Extract =>
-.-.-
The thread and file-descriptor usage by each client was
Client threads fd-nr -------------------------------------------------- boost-redis-corosio 3 7 boost-redis-asio-co 2 7 boost-redis-asio-cb 2 7 redis-rs 1 10 go-redis 24 1006
I wonder why Corosio has one more thread than the ASIO variants. Does Corosio start an internal thread for some purpose? I'm assuming, the client code was equivalent for each library, or at least for the different variants of Boost.Redis.
Also, worth noting that, according to the GitHub page you referenced, the number of context switches were the highest for Corosio, and the amount of system time was a bit higher than ASIO. This may be related to the additional thread being used.
The extra thread is allocated by the timer service in Capy, underlying capy::delay() and capy::timeout(). Capy doesn't know about Corosio, so I don't think it can use io_context threads to run timers.
On Mon, Jun 29, 2026 at 7:40 AM Ruben Perez via Boost <boost@lists.boost.org> wrote:
The extra thread is allocated by the timer service in Capy, underlying capy::delay() and capy::timeout().
Huh? How can Capy implement delay() and timeout() without a reactor? I don't think those functions belong in Capy. Thanks
On Mon, 29 Jun 2026 at 16:41, Vinnie Falco <vinnie.falco@gmail.com> wrote:
On Mon, Jun 29, 2026 at 7:40 AM Ruben Perez via Boost <boost@lists.boost.org> wrote:
The extra thread is allocated by the timer service in Capy, underlying capy::delay() and capy::timeout().
Huh? How can Capy implement delay() and timeout() without a reactor? I don't think those functions belong in Capy.
Thanks
It looks like it can. These functions seem to have been there for a while: https://master.capy.cpp.al/capy/reference/boost/capy/timeout.html https://master.capy.cpp.al/capy/reference/boost/capy/delay.html I asked myself the same question the first time that I saw them :) Looking into the code, Capy spawns a thread and waits on a std::condition_variable to implement this: https://github.com/cppalliance/capy/blob/develop/src/ex/detail/timer_service... I do agree it's odd, especially considering that Corosio has timers, and cancel_at/cancal_after members. I find the ergonomics of delay() and timeout() much better than those of timers, but that's a different concern to what's being discussed here. This makes me wonder if it is safe to use delay() and timeout() with an io_context with a concurrency_hit of one, or not.
On Mon, Jun 29, 2026 at 7:50 AM Ruben Perez <rubenperez038@gmail.com> wrote:
It looks like it can. These functions seem to have been there for a while:
https://master.capy.cpp.al/capy/reference/boost/capy/timeout.html https://master.capy.cpp.al/capy/reference/boost/capy/delay.html
Hmm... no, I don't think this is a good idea at all.
I find the ergonomics of delay() and timeout() much better than those of timers, but that's a different concern to what's being discussed here.
Well, of course the ergonomics are better. Because the Capy timer operations hide a memory allocation through use of std::function: https://github.com/cppalliance/capy/blob/9144290189fa149b27617c7d9a476c8fbff... Corosio makes this explicit by requiring the user to manage the timer object's lifetime.
-.-.-
Information provided =>
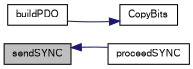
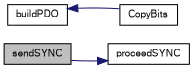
  digraph {
    rankdir=LR
    node [color=black fillcolor=white fontname=FreeSans fontsize=10 shape=record style=filled]
    edge [color=midnightblue fontname=FreeSans fontsize=10 labelfontname=FreeSans labelfontsize=10 style=solid]
    n1 [fillcolor=grey75 fontcolor=black height=0.2 label=sendSYNC width=0.4]
    n2 [height=0.2 label=proceedSYNC width=0.4]
    n3 [height=0.2 label=buildPDO width=0.4]
    n4 [height=0.2 label=CopyBits width=0.4]
-   n2 -> n1
-   n3 -> n4
+   n1 -> n2
+   n4 -> n3
  }
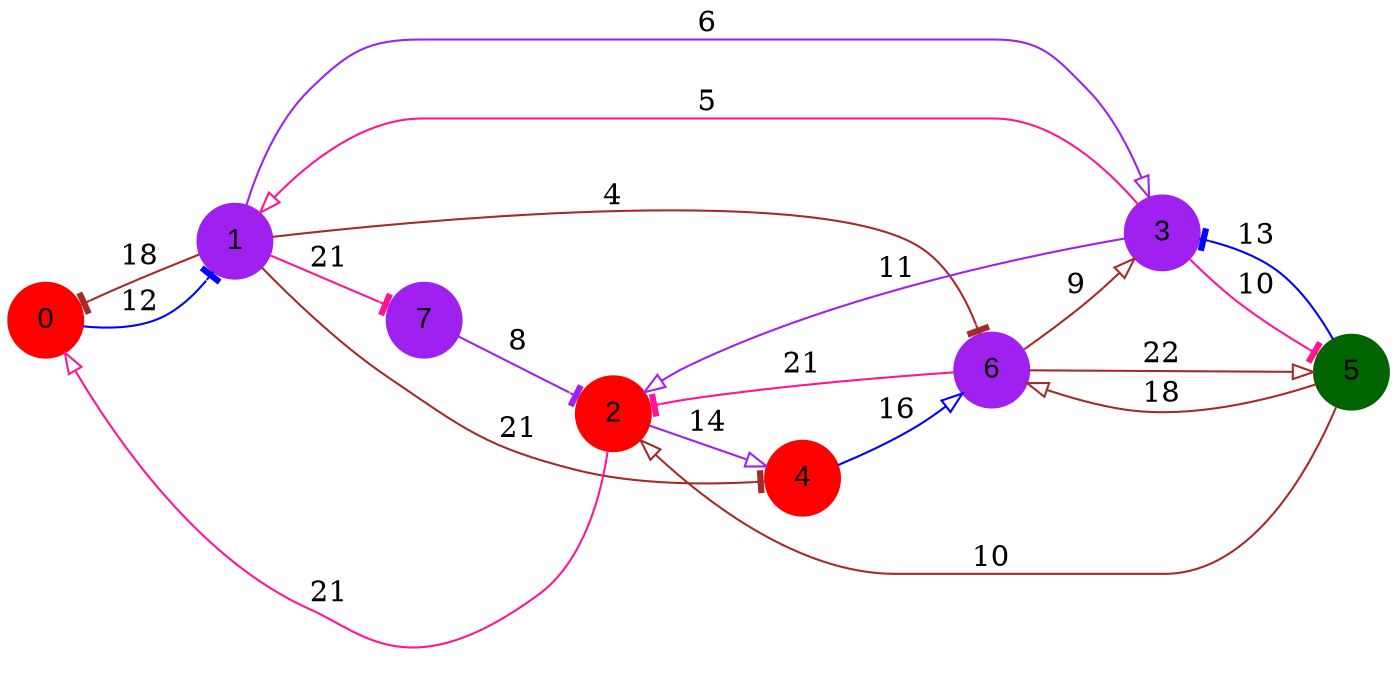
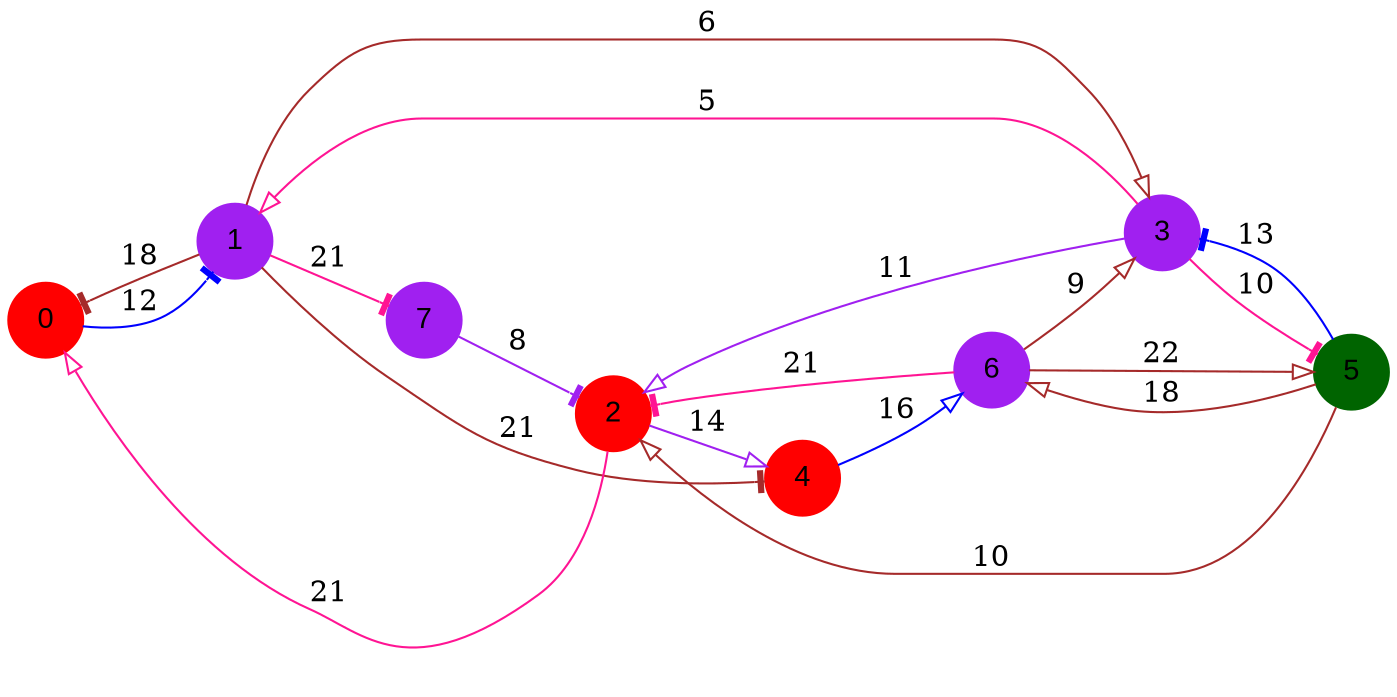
  digraph {
    rankdir=LR
    node [color=purple fontname=Arial shape=circle style=filled]
    edge [arrowhead=onormal color=brown]
    0 [color=red]
    1
    3
    4 [color=red]
    6
    7
    2 [color=red]
    5 [color=darkgreen]
    0 -> 1 [arrowhead=tee color=blue label=12]
    1 -> 0 [arrowhead=tee label=18]
-   1 -> 3 [color=purple label=6]
+   1 -> 3 [label=6]
    1 -> 4 [arrowhead=tee label=21]
-   1 -> 6 [arrowhead=tee label=4]
    1 -> 7 [arrowhead=tee color=deeppink label=21]
    3 -> 1 [color=deeppink label=5]
    3 -> 2 [color=purple label=11]
    3 -> 5 [arrowhead=tee color=deeppink label=10]
    4 -> 6 [color=blue label=16]
    6 -> 3 [label=9]
    6 -> 2 [arrowhead=tee color=deeppink label=21]
    6 -> 5 [label=22]
    7 -> 2 [arrowhead=tee color=purple label=8]
    2 -> 0 [color=deeppink label=21]
    2 -> 4 [color=purple label=14]
    5 -> 3 [arrowhead=tee color=blue label=13]
    5 -> 6 [label=18]
    5 -> 2 [label=10]
  }
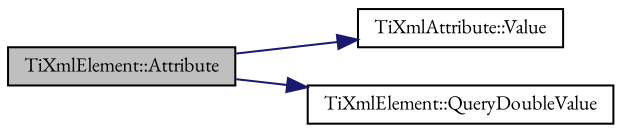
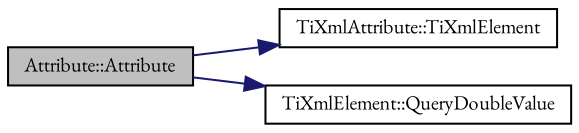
  digraph {
    fontname="EB Garamond"
    rankdir=LR
    node [color=black fillcolor=white fontname="EB Garamond" fontsize=10 shape=record style=filled]
    edge [color=midnightblue fontname="EB Garamond" fontsize=10 labelfontname=Helvetica labelfontsize=10 style=solid]
-   n1 [fillcolor=grey75 fontcolor=black height=0.2 label="TiXmlElement::Attribute" width=0.4]
-   n2 [height=0.2 label="TiXmlAttribute::Value" width=0.4]
+   n1 [fillcolor=grey75 fontcolor=black height=0.2 label="Attribute::Attribute" width=0.4]
+   n2 [height=0.2 label="TiXmlAttribute::TiXmlElement" width=0.4]
    n3 [height=0.2 label="TiXmlElement::QueryDoubleValue" width=0.4]
    n1 -> n2
    n1 -> n3
  }
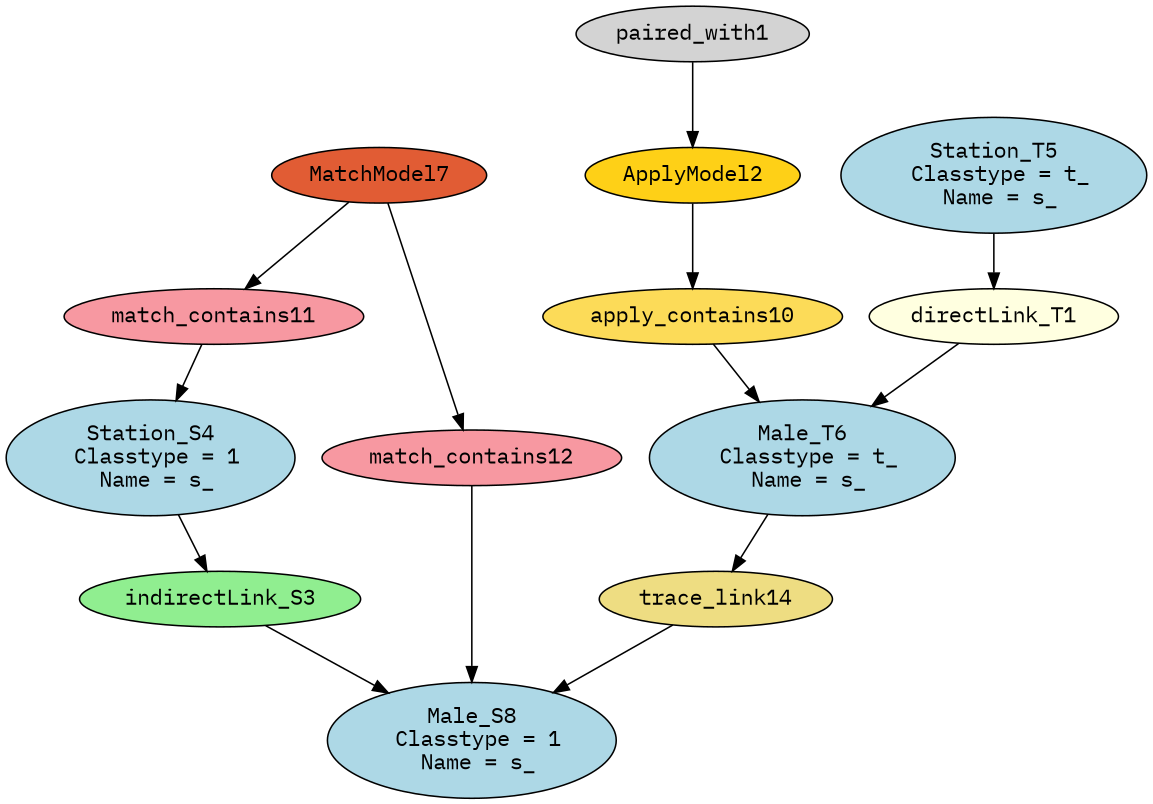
-.-.-
Written task 1 =>
In the mailing-list thread, reproduce the stretch from "Well, of course" through "timer object's lifetime.", substituting "heap allocation" for "memory allocation".
Written task 2 =>
According to the mailing-list thread, what allocates the extra thread that Corosio uses?
The records were taken from a separate source.

Response 1 =>
Well, of course the ergonomics are better. Because the Capy timer operations hide a heap allocation through use of std::function: https://github.com/cppalliance/capy/blob/9144290189fa149b27617c7d9a476c8fbff... Corosio makes this explicit by requiring the user to manage the timer object's lifetime.

Response 2 =>
The timer service in Capy, which underlies capy::delay() and capy::timeout().